A. But that chat is the chat that The New York Times used. It selectively picked material from that chat to paint Bradley Manning in a certain light as — let me put it crudely — as a sad, mad, bad fag in the military.

A British MP for Wales, Ann Clwyd, did offer this defense as well, on May 27. Ms. Clwyd also raised the issue of Obama’s unlawful command influence over the trial, Obama’s remarks at a Democratic fundraiser, something the Congress has yet to notice.

The main issues in all this: 1) the media’s consistent repetition of certain pictures, alleged chats, alleged military record of Bradley Manning, as if radiating from a single source; 2) the homophobic meme that a nervous, sensitive boy like Manning — or, by extension, anyone like him, i.e., a “fag”, should not be in the U.S. military; 3) the unbroken assumption that Manning actually did anything, in the run-up to his trial; and 4) whether this will prejudice his trial. (See my post on unlawful-command-influence doctrine).

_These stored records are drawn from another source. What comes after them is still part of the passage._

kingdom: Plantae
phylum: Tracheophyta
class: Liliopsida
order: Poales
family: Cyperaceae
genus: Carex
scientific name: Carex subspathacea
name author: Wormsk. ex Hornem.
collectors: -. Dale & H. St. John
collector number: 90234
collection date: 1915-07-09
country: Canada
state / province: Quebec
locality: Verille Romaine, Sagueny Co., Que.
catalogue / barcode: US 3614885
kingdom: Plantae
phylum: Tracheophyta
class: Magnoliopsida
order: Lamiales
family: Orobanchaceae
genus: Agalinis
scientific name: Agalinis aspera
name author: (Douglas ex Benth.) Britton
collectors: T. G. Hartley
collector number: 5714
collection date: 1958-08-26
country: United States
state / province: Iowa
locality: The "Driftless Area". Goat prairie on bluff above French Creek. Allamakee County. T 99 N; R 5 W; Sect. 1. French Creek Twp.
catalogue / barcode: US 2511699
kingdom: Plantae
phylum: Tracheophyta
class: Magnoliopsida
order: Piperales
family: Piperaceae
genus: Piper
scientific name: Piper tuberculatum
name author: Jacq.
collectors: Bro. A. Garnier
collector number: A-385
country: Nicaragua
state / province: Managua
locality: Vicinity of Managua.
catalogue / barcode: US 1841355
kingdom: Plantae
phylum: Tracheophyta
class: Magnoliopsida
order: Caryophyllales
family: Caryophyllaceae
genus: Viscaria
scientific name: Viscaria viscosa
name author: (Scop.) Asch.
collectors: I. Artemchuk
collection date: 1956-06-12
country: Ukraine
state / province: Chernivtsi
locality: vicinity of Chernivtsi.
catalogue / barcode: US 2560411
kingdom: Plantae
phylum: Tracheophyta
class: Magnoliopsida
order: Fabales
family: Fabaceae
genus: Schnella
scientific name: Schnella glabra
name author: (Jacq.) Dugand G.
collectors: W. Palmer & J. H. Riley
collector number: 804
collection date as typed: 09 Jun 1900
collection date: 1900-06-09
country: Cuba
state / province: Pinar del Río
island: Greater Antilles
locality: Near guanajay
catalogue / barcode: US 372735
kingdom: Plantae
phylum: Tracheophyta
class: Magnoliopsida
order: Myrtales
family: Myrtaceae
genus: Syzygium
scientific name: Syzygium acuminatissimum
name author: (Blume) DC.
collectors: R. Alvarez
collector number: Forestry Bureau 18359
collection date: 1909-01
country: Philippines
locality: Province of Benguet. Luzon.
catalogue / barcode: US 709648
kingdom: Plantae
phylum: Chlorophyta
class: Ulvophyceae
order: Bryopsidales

BTW, at this point Manning has been in jail for a year without even Art. 32 (pretrial) proceedings. An unattributed remark at the end of the Guardian video claims that his court-martial will be in December 2011.


4 responses to “The Smearing of Bradley Manning

  • harpie

    This slime against Manning is even uglier, but what it reminds me of is when Matthew Dowd publicly disagreed with and broke with Bush-and-the Cheney-Gang.

    The term was personal turmoil. I thought at the time this term was used against Dowd because it is often used disparagingly against women who don’t know their place. [“He’s not a Real Man”] This is how Nicolle Belle at Crooks and Liars described it [4/1/07]:
    http://tinyurl.com/3bx5prf

    Bartlett refers to Dowd as a “close friend”, then proceeds to talk about his personal issues to give the impression that the situation in Iraq and obstacles he’s facing in his personal life have somehow clouded his judgment. This is the same despicable tactic we’ve seen Republicans use time and time again against former administration officials who dared to speak out against Bush.

    And now it’s being used [by whom?] against Bradley Manning.

  • PI

    Attacks on Manning’s “manliness” seem to be all they have. But if they are going to use rigid gender assignments to smear the guy, the tactic doesn’t really work. Because isn’t courage supposed to be the attribute, the ne plus ultra, of a good soldier? What is more courageous than to risk everything for the sake of upholding the founding principles of your country? I thought that we glorified the troops for this very reason.